Los Angeles Dodgers Showed 6-Year-Old Video Pitch of Kobe Bryant to Recruit Shohei Ohtani

Ohtani revealed the video pitch won him over.

(Photo by Frederic J. Brown/AFP via Getty Images), (Photo by Kevork Djansezian / Getty Images)

The Los Angeles Dodgers had some help from the late Kobe Bryant in recruiting Shohei Ohtani to join the team.

According to ESPN's Alden Gonzalez and Jeff Passan, the Dodgers showed Ohtani a video package that included a message from Bryant that was recorded in 2017. That was the same year Ohtani agreed to a deal with the Los Angeles Angels following his stellar career in Japan's Nippon Professional Baseball.

“Now, more than three years after his death in a helicopter crash, Bryant's reputation as the ultimate competitor spans all sports, and his message to Ohtani registered the same posthumously in 2023 as it would have then: There's no better place in the world to win than Los Angeles, and there's no better team in baseball to win with than the Dodgers,” Passan and Gonzalez wrote in their article. "This was their best pitch—the equivalent of Ohtani's sweeper to Mike Trout that ended the World Baseball Classic—and it suggested that even if 2012 and 2017 weren't the time for Ohtani and the Dodgers, now was.”

They continued, "Now was when he could build a legacy beyond the two American League Most Valuable Player awards and his reputation as the most talented player ever into something even better: championship rings."

Ohtani never got to meet the Black Mamba in person, but he was excited to hear Bryant call the 29-year-old baseball superstar's name in the video pitch.

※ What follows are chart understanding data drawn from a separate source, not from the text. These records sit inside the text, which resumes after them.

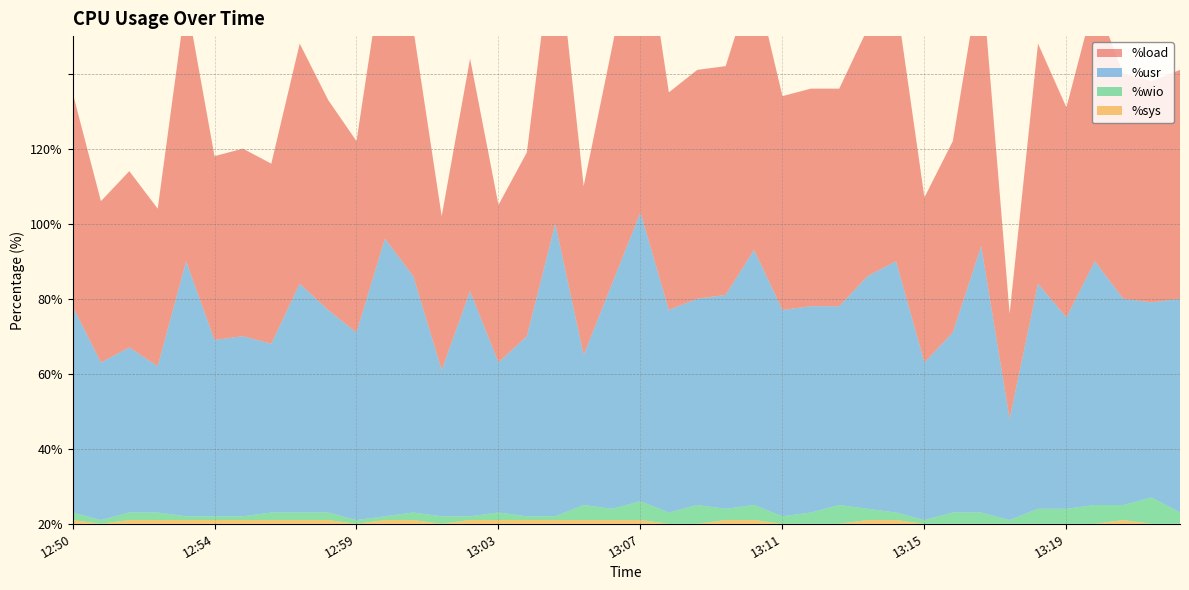

Reading left to right, list all the values displayed in this chart.

%usr: 55	42	44	39	68	47	48	45	61	54	50	74	63	39	60	40	48	78	40	60	77	54	55	57	68	55	55	53	62	67	42	48	71	27	60	51	65	55	52	57
%sys: 1	0	1	1	1	1	1	1	1	1	0	1	1	0	1	1	1	1	1	1	1	0	0	1	1	0	0	0	1	1	0	0	0	0	0	0	0	1	0	0
%wio: 2	1	2	2	1	1	1	2	2	2	1	1	2	2	1	2	1	1	4	3	5	3	5	3	4	2	3	5	3	2	1	3	3	1	4	4	5	4	7	3
%load: 57	43	47	42	70	49	50	48	64	56	51	76	66	41	62	42	49	80	45	63	82	58	61	61	73	57	58	58	66	70	44	51	74	28	64	56	70	60	59	61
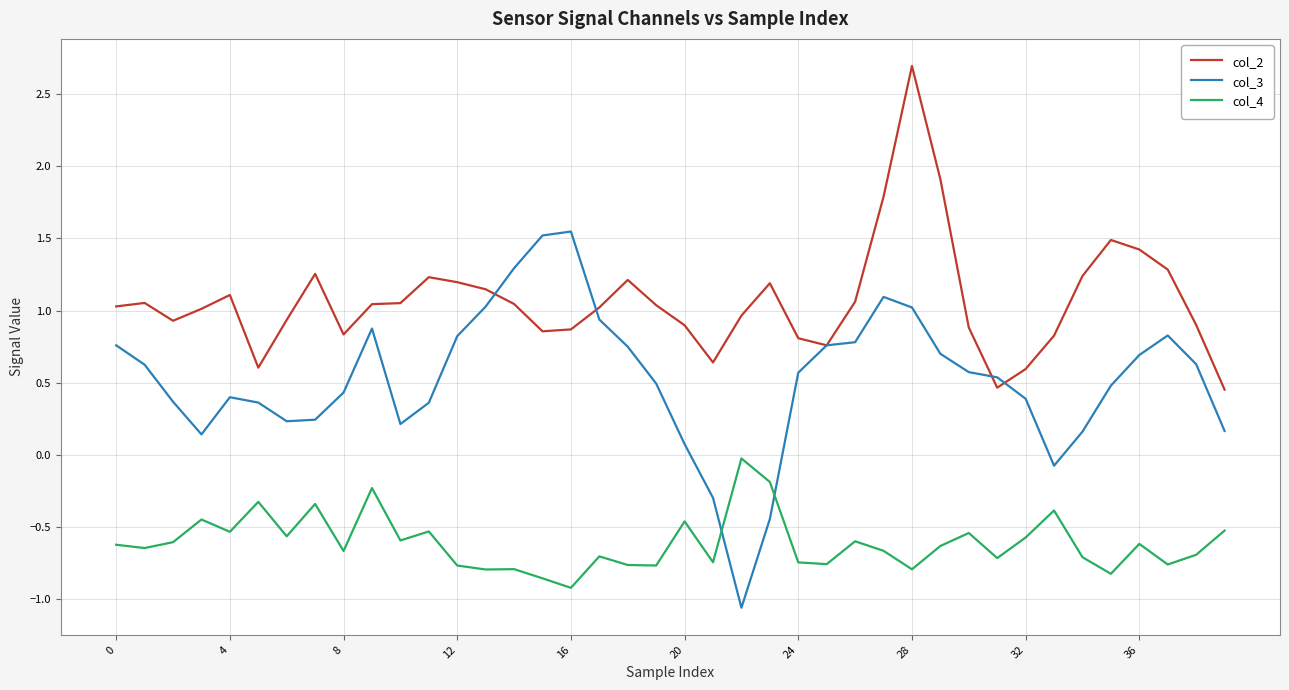

How many lines are shown in the chart?

3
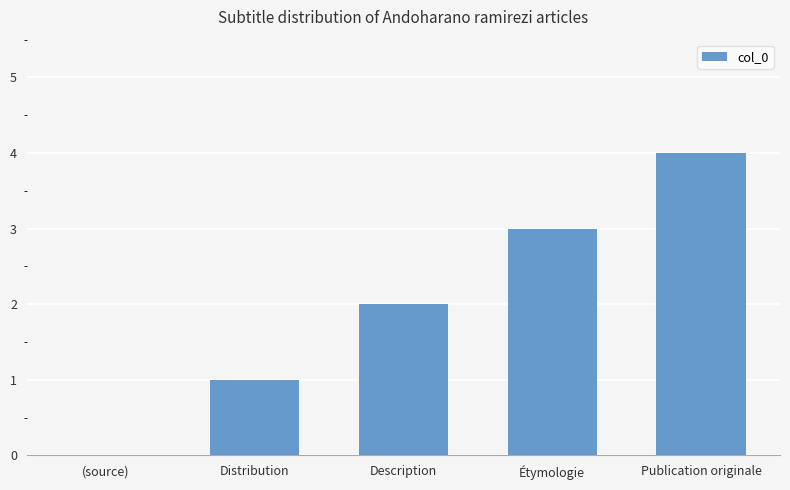

Reading left to right, transcribe all the data shown in this chart.

0	1	2	3	4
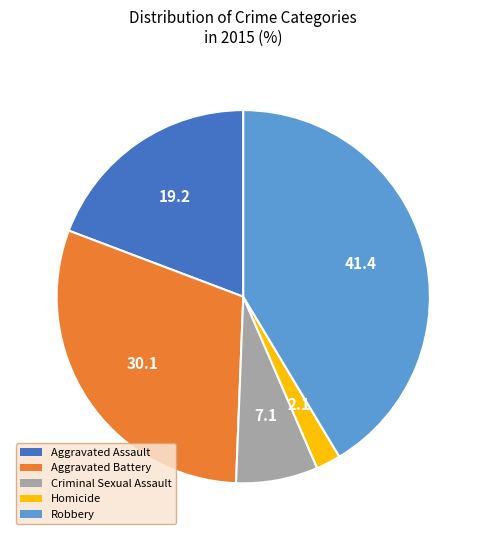

Is the sum of Robbery and Aggravated Assault greater than half?

Yes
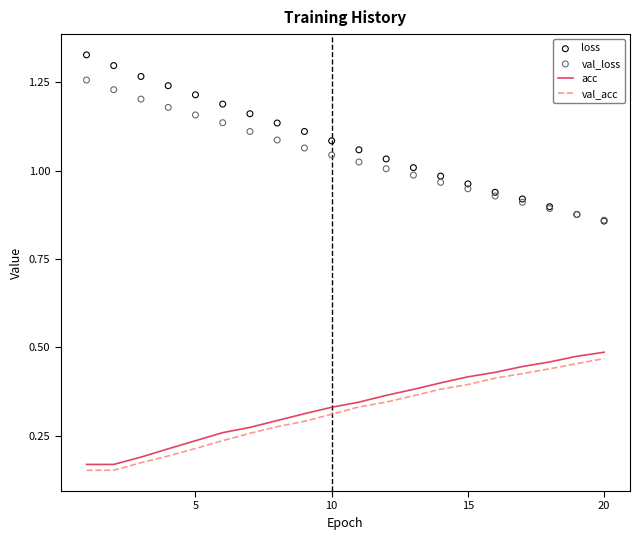

At how many categories does at least one series exceed 1?

13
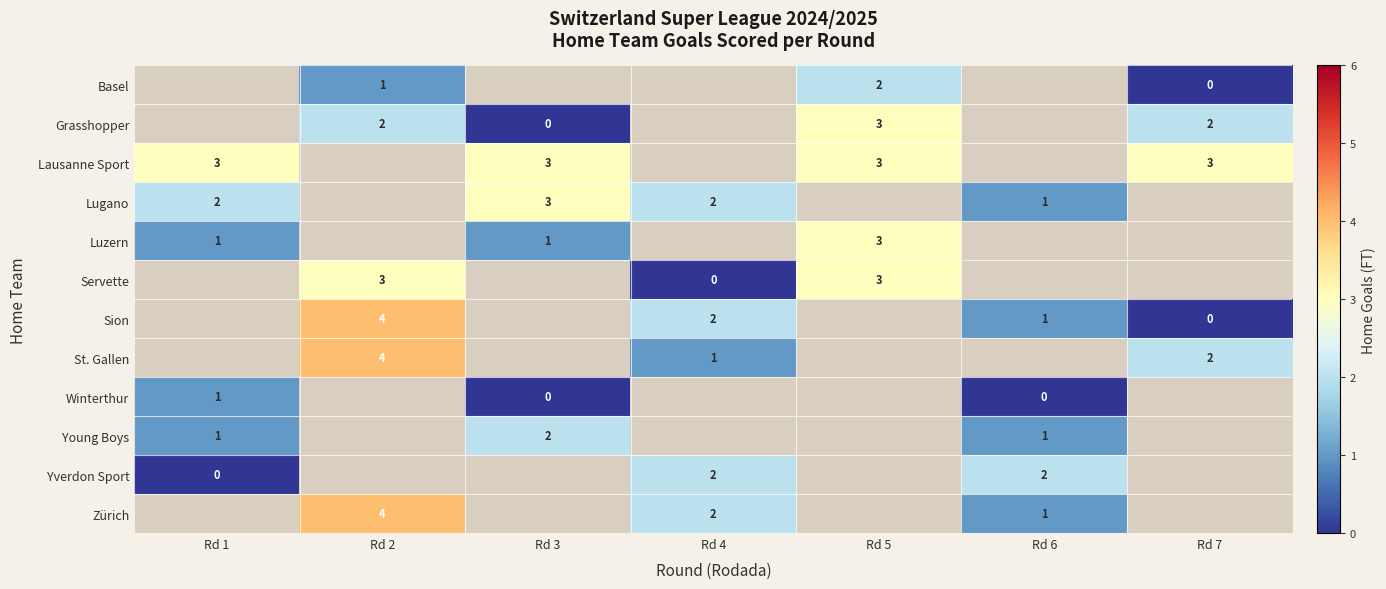

Read the row_3 value at Rd 6.

1.0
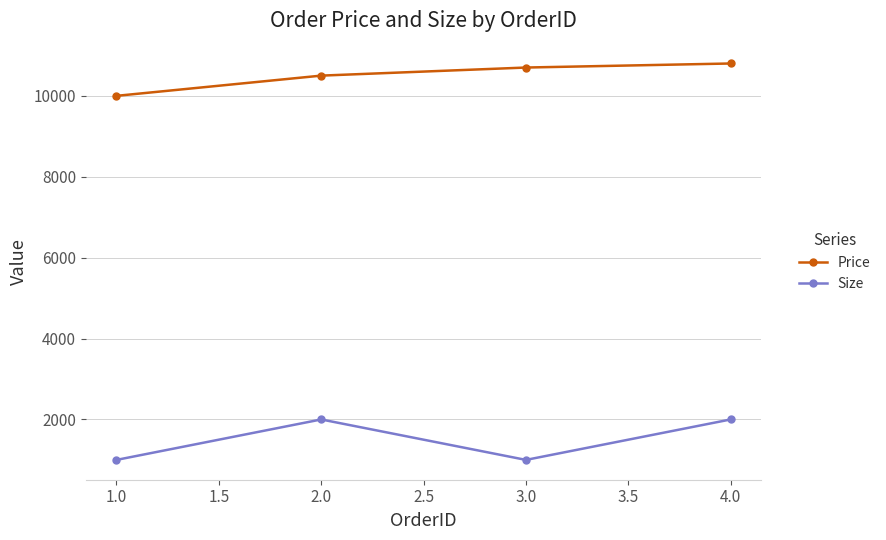

What is the difference between the maximum and minimum values in the Size series?

1000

"That was one of the highlights of the whole meeting," Ohtani said, per ESPN. "I was really surprised to see it. It was a strong and touching message."

Ohtani was announced as a Dodger earlier this week with a record-breaking contract where he’ll be making $700 million over 10 years. Both sides agreed to defer a staggering $680 million of his $700 million contract, according to ESPN's Alden Gonzalez.

Ohtani will earn $2 million per year throughout the course of his 10-year deal. The deferred money will be paid out in $68 million yearly installments from 2034 to 2043.